DATASET RECORDS:
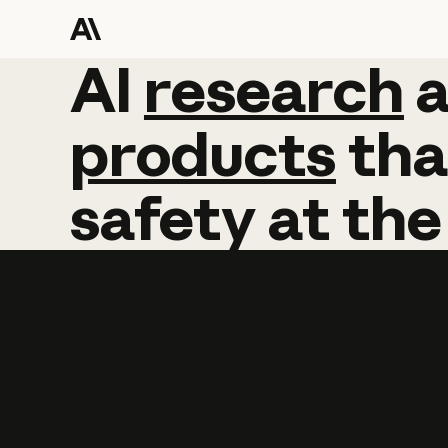
AI
AI
research
research
products
tha
safety
at
the
Learn more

WRITTEN TASK: Pull the text lines from the items above and reproduce each one unchanged, leaving the pictures out of your answer.

ANSWER SECTION:
AI
AI
research
research
products
tha
safety
at
the
Learn more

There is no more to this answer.